(Dataset excerpts)
▽
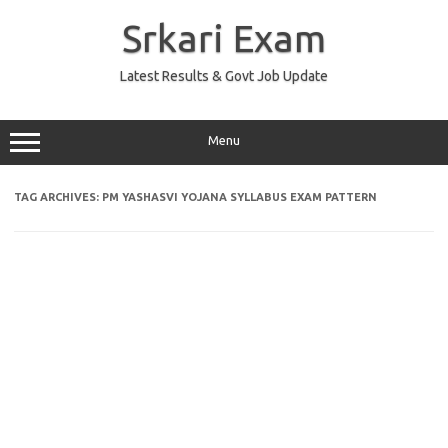
Skip
to
Srkari Exam
content
Latest Results & Govt Job Update
Menu
TAG ARCHIVES:
PM YASHASVI YOJANA SYLLABUS EXAM PATTERN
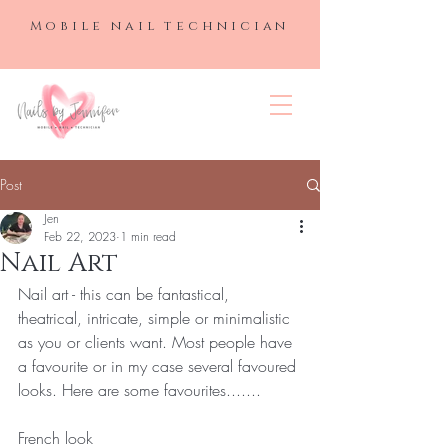
Mobile nail technician
NAILS BY
JENNIFER
Post
Jen
Feb 22, 2023
1 min read
Nail Art
Nail art - this can be fantastical, 
theatrical, intricate, simple or minimalistic 
as you or clients want. Most people have 
a favourite or in my case several favoured 
looks. Here are some favourites....... 
French look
△
### [WHAT IS BEING ASKED]
Transcribe every line above word for word. Leave the pictures out of your answer.

### [TASK SOLUTION]
Skip
to
Srkari Exam
content
Latest Results & Govt Job Update
Menu
TAG ARCHIVES:
PM YASHASVI YOJANA SYLLABUS EXAM PATTERN
Mobile nail technician
NAILS BY
JENNIFER
Post
Jen
Feb 22, 2023
1 min read
Nail Art
Nail art - this can be fantastical, 
theatrical, intricate, simple or minimalistic 
as you or clients want. Most people have 
a favourite or in my case several favoured 
looks. Here are some favourites....... 
French look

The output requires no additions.